**TASK PROMPT:**
Could you repeat back, word for word, every line of text in the items below, leaving the pictures out?

─── RECORDS SHOWN ───

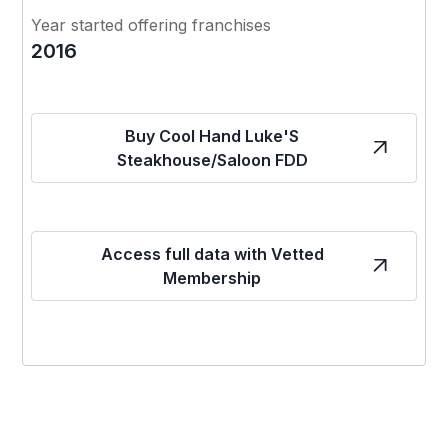
Year started offering franchises
2016
Buy Cool Hand Luke'S
Steakhouse/Saloon FDD
Access full data with Vetted
Membership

───

**ANSWER SECTION:**
Year started offering franchises
2016
Buy Cool Hand Luke'S
Steakhouse/Saloon FDD
Access full data with Vetted
Membership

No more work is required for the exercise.